With restrictions easing and coronavirus infection numbers dropping, funeral directors and clergy members are seeing a noted rise in requests for funerals and memorial services, and they anticipate demand will only increase as restrictions around gatherings are relaxed.
Traditional funerals and burials were cancelled, cut back or moved online during the pandemic, with the state placing limits on the number of people who can gather and where. But Danvers-based funeral director C.R. Lyons said people recognize the value of those familiar rituals.
“And so here we are, a year later, and some folks are saying, ‘I need this funeral’,” Lyons said.
Lyons is president of the Massachusetts Funeral Directors Association, which represents 2,000 workers. He said the number of abbreviated funerals during the past year was staggering. With the arrival of 2021, many families who may have had modified funerals are looking to schedule one-year anniversary memorial services.
“We've got numerous scheduled already throughout the spring,” he said.
The Rev. Willie Bodrick II, senior pastor at Twelfth Baptist Church in Roxbury, said the people typically bind together in times of grief, but that wasn't possible when the coronavirus took root.
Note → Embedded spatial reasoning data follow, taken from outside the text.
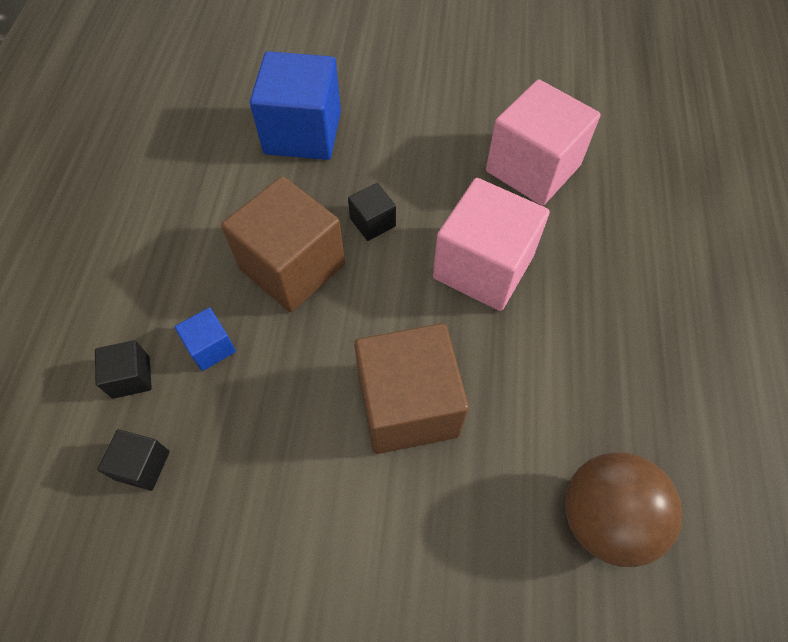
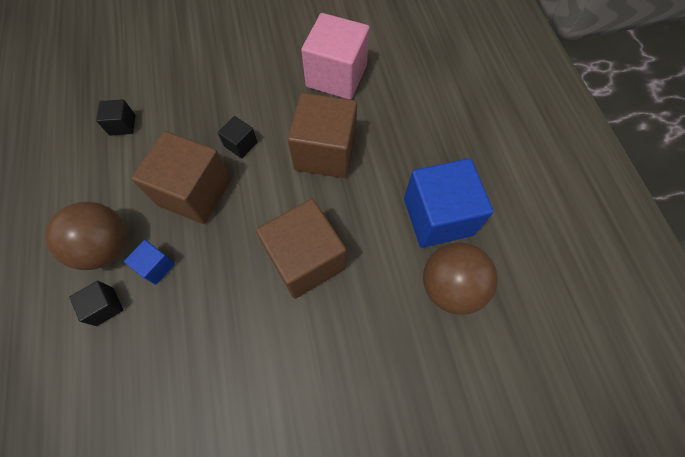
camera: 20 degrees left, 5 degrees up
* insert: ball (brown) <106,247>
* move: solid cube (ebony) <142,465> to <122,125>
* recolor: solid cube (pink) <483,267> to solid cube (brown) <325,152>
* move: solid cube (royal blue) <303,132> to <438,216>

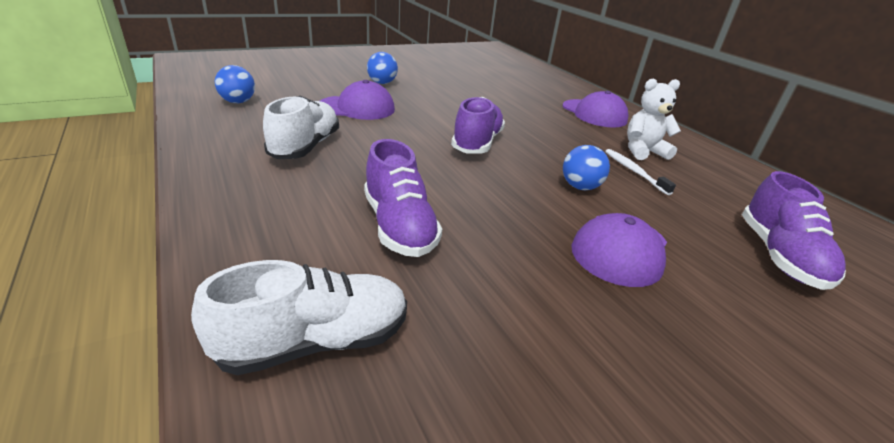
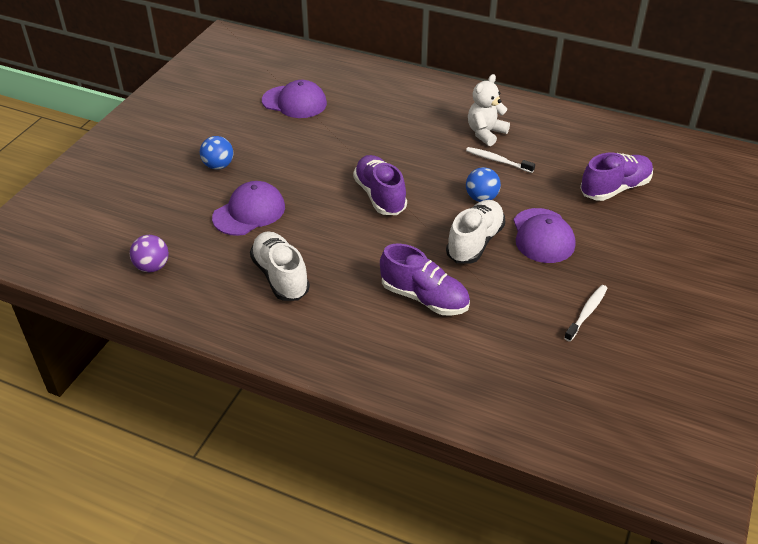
camera: 35 degrees left, 10 degrees up
* recolor: ball (royal blue) <238,102> to ball (violet) <152,267>
* move: baseball cap (violet) <594,113> to <294,102>
* move: shoe (white) <315,341> to <475,242>
* insert: tooth brush (white) <586,312>
* rotate: shoe (violet) <779,256> = <615,188> 90 degrees counterclockwise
“Many of the restrictions kept people apart,” he said. “It really put an added layer of trauma on families. It really exacerbated the grieving experience.”
At the peak of the pandemic, the state dictated that no more than 10 people were allowed at a graveside service, no congregational singing was permitted and funeral staff had to integrate technology for Zoom and live streaming funeral services. Now, as restrictions on gatherings ease, people who could not gather for funerals and memorial services are making plans to come together to mark their loved ones’ passing.
There’s no hard data on how many people intend to hold some sort of gathering or ceremony. But anecdotally, people in the funeral business, as well as people who lost loved ones, said families need something to help them grieve.
Laurie Beaudette of Springfield is planning a memorial gathering around the one-year anniversary of her father’s death.
“Oh, he wanted a graveside service,” said Beaudette, whose father died of COVID-19 on April 14, 2020. “We're going to have a ton of roses, and we're going to have Taps.”
Beaudette’s father, James Mandeville, was an 83-year-old Navy veteran who died at the Soldiers' Home in Holyoke. State lawmakers are investigating possible reforms at the home, where more than 70 veterans died from the virus. Two former leaders of the home are facing criminal charges.
Her father's death was devastating for Beaudette. She was unable to be by his bedside when he died, but a physical therapist was there, and she is grateful for that.
“Obviously, my dad would have wanted me there, you know, but at least he had somebody,” she said.
Dorchester resident Tina Chery plans to hold a memorial service for her mother, 79-year-old Zoila Weddborn, a Honduran immigrant and nurse assistant at Boston Medical Center, who died from COVID-19.
Chery said that, with some guilt in their hearts, the family held a modified funeral service. But they hope to hold something more traditional on May 7, the one-year anniversary of her mother’s passing.
Chery is president and CEO of the Louis D. Brown Peace Institute, where families and communities impacted by murder, trauma, grief and sorrow can go to heal and grieve. She founded the institute after her 15-year-old son, Louis Brown, was murdered in 1993.
Chery said people deal with sudden and tragic death differently and that this pandemic has impacted not only individuals and families but entire communities.
On March 20, a community memorial is planned in Dorchester for the approximately 1,000 people from Chery’s neighborhood who have died from COVID-19, she said.
Bodrick said that from the sorrow of the pandemic, he finds encouragement that communities have come together, and that better days are ahead.
“Joy does come in the morning,” he said. “There will be joy again.”